- [About this exercise]: Return the lines of the data below exactly. Start at the first and end with the line containing "vfov_deg: 81.7".

Collected data entries:
▼▼▼

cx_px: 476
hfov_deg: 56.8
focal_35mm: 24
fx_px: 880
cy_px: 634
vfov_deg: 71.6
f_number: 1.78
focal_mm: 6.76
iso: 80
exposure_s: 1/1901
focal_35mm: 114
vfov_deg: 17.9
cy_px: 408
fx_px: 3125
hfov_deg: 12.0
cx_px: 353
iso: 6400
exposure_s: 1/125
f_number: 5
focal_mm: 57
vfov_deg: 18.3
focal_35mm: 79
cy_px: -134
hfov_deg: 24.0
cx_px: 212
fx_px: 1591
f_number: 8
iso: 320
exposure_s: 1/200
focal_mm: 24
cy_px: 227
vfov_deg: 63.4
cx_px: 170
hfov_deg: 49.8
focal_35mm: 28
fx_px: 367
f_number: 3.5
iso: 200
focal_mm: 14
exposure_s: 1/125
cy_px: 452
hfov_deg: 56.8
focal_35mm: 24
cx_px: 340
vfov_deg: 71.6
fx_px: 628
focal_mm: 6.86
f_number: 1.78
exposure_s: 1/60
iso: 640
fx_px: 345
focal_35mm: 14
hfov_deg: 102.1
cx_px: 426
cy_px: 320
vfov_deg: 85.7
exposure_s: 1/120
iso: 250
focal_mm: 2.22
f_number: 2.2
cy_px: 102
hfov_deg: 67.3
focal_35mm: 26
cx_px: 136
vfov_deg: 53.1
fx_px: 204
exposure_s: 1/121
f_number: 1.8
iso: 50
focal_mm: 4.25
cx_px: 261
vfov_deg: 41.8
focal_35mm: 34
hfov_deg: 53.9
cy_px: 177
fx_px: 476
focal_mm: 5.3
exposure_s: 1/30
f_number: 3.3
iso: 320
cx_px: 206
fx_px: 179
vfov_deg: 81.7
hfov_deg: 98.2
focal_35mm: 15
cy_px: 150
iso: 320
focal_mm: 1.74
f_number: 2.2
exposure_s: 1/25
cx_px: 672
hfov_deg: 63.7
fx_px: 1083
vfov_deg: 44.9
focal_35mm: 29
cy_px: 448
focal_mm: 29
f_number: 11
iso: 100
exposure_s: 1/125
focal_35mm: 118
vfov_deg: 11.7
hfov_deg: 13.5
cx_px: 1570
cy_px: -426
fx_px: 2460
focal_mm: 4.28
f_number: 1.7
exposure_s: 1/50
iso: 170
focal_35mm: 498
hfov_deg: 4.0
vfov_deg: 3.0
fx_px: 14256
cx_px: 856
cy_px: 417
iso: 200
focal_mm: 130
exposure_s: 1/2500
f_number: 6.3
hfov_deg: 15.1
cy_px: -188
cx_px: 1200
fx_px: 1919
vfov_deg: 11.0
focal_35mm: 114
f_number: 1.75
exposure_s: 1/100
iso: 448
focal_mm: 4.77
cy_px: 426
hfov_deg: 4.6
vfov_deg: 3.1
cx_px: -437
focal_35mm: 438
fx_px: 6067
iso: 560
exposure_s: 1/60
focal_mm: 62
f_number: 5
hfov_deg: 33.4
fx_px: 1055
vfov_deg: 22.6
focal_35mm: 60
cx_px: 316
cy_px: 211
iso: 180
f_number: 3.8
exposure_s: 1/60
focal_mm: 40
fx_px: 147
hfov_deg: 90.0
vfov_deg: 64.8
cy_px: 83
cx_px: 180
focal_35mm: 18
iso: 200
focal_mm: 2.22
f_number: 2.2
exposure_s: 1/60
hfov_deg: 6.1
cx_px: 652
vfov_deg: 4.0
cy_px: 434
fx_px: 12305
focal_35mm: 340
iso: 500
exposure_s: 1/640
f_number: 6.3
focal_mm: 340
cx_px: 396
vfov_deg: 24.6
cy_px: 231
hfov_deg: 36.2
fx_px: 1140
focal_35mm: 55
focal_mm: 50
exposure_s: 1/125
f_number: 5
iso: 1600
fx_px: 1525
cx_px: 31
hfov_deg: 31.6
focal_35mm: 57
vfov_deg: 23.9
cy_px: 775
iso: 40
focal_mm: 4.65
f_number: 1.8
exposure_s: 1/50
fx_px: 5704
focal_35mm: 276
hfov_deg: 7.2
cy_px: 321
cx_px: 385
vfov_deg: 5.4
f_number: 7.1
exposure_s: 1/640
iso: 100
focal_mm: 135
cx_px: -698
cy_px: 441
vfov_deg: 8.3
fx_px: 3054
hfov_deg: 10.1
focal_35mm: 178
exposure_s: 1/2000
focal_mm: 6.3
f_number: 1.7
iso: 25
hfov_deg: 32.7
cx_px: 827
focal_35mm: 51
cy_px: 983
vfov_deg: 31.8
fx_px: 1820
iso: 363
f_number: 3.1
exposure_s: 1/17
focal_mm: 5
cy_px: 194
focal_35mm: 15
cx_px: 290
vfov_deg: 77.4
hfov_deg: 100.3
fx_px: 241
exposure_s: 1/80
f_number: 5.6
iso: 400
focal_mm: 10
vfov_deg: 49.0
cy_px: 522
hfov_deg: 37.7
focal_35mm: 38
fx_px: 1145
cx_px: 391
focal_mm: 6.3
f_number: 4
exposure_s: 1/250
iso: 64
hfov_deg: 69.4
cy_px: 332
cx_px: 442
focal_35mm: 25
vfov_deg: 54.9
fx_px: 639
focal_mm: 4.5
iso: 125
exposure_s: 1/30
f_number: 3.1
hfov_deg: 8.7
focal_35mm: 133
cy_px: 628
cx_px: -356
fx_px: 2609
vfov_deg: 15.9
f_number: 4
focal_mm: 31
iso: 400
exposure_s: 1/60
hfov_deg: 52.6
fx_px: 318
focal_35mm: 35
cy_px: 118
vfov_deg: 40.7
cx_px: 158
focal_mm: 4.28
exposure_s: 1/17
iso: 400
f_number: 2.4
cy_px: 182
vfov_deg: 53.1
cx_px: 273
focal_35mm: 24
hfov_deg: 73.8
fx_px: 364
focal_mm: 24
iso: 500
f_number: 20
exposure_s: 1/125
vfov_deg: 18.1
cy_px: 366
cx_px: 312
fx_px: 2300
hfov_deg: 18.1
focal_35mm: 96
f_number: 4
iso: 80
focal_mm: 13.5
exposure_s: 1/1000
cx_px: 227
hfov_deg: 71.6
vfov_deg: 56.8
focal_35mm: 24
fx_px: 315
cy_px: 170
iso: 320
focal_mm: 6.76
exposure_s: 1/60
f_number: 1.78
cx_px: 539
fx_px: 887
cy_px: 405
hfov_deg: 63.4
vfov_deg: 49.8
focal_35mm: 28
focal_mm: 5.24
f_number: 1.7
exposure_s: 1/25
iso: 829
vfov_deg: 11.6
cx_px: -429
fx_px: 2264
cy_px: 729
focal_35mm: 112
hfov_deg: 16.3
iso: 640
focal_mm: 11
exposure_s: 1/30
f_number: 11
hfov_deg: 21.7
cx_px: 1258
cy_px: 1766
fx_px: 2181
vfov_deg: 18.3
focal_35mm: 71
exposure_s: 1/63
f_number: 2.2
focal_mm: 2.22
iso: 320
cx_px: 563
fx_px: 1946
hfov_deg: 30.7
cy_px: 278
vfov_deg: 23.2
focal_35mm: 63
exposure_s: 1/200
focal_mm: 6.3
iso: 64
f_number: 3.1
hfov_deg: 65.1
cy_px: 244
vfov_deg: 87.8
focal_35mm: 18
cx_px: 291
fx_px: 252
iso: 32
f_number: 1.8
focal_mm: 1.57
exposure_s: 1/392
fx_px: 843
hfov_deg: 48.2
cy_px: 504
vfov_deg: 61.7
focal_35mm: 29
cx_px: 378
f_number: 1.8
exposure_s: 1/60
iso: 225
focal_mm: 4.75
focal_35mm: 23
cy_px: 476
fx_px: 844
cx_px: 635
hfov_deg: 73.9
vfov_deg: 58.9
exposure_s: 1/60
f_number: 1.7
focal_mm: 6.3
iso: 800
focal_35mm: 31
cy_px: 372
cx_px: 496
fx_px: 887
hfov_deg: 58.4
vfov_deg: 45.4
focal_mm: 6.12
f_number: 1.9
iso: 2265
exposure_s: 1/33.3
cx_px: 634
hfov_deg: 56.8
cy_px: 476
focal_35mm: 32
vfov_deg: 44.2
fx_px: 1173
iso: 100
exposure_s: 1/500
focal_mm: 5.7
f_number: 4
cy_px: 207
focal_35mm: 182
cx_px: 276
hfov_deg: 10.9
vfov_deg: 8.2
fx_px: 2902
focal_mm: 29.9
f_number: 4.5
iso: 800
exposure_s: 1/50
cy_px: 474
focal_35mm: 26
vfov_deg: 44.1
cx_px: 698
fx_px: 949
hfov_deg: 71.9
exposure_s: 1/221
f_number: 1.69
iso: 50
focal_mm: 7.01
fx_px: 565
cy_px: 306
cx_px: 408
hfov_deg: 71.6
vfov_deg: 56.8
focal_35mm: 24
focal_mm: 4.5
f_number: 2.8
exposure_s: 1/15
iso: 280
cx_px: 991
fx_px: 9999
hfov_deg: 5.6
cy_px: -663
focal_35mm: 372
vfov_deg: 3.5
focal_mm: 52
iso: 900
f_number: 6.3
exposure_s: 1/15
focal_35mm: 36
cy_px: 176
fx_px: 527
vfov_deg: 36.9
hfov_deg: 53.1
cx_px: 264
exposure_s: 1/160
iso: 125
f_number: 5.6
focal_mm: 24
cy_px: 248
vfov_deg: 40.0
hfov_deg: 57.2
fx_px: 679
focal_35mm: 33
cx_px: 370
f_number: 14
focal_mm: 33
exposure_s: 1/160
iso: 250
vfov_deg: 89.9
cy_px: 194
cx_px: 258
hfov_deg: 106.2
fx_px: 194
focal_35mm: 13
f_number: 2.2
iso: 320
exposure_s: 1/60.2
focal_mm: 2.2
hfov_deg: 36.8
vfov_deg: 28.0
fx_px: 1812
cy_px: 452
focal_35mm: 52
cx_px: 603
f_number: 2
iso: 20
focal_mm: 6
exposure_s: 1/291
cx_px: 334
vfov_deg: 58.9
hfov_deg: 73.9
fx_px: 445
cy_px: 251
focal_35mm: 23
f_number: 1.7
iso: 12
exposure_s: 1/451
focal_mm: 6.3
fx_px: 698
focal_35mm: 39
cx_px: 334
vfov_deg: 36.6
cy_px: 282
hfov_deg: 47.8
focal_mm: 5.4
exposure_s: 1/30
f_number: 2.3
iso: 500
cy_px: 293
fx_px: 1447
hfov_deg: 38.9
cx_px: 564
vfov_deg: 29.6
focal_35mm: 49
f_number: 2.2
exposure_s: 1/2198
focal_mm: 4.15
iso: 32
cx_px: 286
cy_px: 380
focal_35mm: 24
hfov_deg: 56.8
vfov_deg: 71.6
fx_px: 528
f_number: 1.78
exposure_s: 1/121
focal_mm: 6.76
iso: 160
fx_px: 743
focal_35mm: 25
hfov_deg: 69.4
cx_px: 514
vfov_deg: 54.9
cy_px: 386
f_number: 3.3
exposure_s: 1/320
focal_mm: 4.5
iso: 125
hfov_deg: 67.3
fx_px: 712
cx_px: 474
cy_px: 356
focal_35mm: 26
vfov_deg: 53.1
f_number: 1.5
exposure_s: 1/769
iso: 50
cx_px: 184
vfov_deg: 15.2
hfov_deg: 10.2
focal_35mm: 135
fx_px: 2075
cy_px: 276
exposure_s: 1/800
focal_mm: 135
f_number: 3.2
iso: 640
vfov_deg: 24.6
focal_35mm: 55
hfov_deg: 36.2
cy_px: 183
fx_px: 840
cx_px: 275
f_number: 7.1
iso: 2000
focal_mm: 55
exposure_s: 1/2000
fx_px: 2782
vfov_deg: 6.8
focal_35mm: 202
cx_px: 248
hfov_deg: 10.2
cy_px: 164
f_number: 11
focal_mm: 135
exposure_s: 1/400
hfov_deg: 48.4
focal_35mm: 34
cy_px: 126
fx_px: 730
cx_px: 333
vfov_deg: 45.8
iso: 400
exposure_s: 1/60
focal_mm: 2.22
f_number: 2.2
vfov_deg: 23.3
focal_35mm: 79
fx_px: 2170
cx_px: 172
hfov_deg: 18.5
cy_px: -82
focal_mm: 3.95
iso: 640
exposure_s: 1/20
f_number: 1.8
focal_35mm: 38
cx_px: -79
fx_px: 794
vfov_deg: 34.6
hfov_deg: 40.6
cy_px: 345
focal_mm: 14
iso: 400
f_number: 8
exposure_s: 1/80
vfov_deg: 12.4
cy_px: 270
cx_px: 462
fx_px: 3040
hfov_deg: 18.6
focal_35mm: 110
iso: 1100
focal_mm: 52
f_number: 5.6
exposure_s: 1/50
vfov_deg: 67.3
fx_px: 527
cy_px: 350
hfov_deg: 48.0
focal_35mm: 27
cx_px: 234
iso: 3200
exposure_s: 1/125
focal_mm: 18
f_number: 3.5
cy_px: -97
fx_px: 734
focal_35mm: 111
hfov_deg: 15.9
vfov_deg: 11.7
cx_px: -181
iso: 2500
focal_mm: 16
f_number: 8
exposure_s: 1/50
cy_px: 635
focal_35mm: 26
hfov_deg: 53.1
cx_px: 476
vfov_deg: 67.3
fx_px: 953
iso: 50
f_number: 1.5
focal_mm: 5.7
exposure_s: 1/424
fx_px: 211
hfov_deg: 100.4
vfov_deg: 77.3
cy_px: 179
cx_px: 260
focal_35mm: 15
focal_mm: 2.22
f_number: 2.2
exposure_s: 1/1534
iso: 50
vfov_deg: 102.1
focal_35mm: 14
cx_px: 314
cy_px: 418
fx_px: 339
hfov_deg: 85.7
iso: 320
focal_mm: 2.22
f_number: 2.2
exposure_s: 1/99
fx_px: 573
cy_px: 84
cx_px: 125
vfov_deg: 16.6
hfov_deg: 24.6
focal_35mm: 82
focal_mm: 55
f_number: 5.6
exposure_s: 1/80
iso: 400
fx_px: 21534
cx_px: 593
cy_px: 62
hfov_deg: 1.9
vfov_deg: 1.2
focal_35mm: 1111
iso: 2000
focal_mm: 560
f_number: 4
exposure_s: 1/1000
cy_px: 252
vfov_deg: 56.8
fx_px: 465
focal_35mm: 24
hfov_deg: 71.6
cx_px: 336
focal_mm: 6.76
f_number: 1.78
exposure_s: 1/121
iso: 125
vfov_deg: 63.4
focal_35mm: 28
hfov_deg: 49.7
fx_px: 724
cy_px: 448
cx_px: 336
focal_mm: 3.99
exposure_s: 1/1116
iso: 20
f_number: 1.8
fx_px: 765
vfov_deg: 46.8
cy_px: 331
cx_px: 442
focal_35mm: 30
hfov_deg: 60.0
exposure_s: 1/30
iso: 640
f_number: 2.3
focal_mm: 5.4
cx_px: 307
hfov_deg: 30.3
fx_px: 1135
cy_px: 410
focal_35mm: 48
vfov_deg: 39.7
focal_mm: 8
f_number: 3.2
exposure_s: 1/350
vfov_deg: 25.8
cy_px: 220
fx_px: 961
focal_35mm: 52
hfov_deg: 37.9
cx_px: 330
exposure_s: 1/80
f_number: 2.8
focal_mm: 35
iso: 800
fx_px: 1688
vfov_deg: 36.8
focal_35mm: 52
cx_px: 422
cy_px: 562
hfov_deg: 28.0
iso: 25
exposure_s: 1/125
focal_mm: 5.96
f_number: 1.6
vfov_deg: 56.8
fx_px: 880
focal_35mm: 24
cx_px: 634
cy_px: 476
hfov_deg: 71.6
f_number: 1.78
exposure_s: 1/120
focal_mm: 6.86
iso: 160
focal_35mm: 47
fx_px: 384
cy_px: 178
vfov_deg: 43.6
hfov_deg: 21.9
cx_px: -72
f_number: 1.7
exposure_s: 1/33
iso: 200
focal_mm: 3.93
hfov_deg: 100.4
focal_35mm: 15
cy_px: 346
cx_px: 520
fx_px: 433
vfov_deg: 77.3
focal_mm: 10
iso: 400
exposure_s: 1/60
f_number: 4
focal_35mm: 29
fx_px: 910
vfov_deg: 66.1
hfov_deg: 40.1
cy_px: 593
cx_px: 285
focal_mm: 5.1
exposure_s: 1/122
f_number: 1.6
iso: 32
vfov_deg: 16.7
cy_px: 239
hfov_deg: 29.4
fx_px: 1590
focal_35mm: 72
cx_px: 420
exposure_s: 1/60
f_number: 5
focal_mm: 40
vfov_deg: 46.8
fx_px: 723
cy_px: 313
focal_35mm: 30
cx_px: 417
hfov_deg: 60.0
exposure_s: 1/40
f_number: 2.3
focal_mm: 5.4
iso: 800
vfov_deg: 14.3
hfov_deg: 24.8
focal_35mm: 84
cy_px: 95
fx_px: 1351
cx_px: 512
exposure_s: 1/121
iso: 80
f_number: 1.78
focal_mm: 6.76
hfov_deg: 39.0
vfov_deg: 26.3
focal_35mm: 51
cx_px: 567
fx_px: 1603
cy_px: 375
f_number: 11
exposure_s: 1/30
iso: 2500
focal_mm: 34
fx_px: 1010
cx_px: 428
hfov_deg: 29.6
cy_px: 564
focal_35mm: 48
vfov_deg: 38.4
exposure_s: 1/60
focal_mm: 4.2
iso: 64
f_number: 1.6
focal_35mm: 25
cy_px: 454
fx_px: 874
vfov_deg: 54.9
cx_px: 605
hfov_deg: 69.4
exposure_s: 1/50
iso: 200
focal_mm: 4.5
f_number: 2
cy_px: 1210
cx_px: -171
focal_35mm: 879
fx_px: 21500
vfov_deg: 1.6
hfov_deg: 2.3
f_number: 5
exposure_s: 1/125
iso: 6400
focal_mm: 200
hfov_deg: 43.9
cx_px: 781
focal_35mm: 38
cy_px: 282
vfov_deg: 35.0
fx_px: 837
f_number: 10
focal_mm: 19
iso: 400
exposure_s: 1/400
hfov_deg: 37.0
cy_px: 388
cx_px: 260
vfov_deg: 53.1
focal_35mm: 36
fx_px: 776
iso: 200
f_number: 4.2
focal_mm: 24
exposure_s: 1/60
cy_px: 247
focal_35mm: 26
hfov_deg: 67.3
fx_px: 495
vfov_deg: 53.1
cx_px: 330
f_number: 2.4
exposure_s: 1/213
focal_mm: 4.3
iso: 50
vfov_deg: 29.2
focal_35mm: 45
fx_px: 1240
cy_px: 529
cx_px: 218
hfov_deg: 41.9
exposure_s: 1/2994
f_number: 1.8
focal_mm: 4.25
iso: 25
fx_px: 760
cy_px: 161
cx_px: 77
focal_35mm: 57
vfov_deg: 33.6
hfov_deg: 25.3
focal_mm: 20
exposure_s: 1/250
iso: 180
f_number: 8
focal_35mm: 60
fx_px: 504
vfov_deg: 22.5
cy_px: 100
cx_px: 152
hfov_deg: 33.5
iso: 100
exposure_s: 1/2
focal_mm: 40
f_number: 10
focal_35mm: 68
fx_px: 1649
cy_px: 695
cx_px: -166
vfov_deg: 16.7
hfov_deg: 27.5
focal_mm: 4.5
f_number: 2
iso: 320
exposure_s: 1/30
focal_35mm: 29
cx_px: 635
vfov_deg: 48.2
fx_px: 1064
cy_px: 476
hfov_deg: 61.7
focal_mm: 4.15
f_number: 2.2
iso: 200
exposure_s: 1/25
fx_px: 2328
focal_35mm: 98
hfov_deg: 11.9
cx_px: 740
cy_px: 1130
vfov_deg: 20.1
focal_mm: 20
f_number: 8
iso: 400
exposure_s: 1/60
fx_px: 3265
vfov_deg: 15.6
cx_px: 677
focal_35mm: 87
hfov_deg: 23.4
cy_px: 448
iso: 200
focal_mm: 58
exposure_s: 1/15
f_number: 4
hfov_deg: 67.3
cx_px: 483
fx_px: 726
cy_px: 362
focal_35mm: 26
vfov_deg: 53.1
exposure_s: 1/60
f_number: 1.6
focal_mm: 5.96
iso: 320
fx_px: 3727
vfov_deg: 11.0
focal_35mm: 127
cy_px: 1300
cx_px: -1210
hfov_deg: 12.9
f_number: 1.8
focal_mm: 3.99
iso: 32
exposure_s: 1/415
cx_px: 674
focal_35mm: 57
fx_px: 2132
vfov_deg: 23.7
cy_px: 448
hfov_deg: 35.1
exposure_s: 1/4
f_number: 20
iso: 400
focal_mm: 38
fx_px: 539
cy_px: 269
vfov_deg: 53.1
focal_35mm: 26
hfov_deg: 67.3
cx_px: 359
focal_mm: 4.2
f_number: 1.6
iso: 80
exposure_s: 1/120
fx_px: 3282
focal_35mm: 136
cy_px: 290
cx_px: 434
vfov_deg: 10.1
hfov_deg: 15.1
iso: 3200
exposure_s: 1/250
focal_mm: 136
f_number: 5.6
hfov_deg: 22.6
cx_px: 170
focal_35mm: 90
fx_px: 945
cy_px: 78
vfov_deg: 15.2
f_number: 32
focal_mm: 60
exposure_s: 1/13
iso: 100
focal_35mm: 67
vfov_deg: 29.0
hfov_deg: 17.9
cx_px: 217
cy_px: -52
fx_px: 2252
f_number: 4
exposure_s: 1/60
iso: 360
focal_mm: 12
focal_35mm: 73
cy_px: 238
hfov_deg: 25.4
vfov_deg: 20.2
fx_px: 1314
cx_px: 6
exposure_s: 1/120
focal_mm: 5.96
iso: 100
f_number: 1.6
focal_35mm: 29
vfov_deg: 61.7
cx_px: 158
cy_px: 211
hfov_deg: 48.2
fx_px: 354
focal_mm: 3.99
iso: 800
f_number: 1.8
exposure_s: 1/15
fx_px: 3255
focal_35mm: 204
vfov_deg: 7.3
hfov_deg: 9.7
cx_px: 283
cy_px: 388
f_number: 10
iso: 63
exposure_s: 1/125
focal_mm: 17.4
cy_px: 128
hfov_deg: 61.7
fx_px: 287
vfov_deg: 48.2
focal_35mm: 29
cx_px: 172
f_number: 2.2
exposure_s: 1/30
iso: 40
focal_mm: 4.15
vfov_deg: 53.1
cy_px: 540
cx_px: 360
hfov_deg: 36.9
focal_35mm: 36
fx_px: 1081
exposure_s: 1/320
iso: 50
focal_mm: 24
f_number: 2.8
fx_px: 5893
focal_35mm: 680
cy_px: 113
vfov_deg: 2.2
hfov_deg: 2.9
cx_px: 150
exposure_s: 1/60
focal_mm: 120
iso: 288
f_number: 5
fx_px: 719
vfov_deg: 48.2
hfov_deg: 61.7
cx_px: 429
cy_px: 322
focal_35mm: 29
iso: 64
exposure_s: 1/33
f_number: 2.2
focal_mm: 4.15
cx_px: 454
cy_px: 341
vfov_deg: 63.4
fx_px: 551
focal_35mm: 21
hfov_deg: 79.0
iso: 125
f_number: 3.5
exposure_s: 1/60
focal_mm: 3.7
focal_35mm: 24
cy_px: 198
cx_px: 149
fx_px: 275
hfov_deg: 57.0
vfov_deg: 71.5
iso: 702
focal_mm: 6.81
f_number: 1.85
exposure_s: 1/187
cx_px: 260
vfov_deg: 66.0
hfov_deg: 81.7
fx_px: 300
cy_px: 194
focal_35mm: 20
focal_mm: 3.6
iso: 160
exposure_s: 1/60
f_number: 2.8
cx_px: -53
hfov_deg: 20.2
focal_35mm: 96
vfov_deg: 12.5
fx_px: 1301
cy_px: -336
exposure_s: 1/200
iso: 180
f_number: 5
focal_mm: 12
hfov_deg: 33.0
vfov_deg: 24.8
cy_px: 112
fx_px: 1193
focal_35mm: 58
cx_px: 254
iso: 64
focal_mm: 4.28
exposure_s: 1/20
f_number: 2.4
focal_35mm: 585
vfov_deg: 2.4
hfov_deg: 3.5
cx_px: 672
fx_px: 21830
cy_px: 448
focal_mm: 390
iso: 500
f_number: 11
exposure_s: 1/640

▲▲▲

- [Result below]:
cx_px: 476
hfov_deg: 56.8
focal_35mm: 24
fx_px: 880
cy_px: 634
vfov_deg: 71.6
f_number: 1.78
focal_mm: 6.76
iso: 80
exposure_s: 1/1901
focal_35mm: 114
vfov_deg: 17.9
cy_px: 408
fx_px: 3125
hfov_deg: 12.0
cx_px: 353
iso: 6400
exposure_s: 1/125
f_number: 5
focal_mm: 57
vfov_deg: 18.3
focal_35mm: 79
cy_px: -134
hfov_deg: 24.0
cx_px: 212
fx_px: 1591
f_number: 8
iso: 320
exposure_s: 1/200
focal_mm: 24
cy_px: 227
vfov_deg: 63.4
cx_px: 170
hfov_deg: 49.8
focal_35mm: 28
fx_px: 367
f_number: 3.5
iso: 200
focal_mm: 14
exposure_s: 1/125
cy_px: 452
hfov_deg: 56.8
focal_35mm: 24
cx_px: 340
vfov_deg: 71.6
fx_px: 628
focal_mm: 6.86
f_number: 1.78
exposure_s: 1/60
iso: 640
fx_px: 345
focal_35mm: 14
hfov_deg: 102.1
cx_px: 426
cy_px: 320
vfov_deg: 85.7
exposure_s: 1/120
iso: 250
focal_mm: 2.22
f_number: 2.2
cy_px: 102
hfov_deg: 67.3
focal_35mm: 26
cx_px: 136
vfov_deg: 53.1
fx_px: 204
exposure_s: 1/121
f_number: 1.8
iso: 50
focal_mm: 4.25
cx_px: 261
vfov_deg: 41.8
focal_35mm: 34
hfov_deg: 53.9
cy_px: 177
fx_px: 476
focal_mm: 5.3
exposure_s: 1/30
f_number: 3.3
iso: 320
cx_px: 206
fx_px: 179
vfov_deg: 81.7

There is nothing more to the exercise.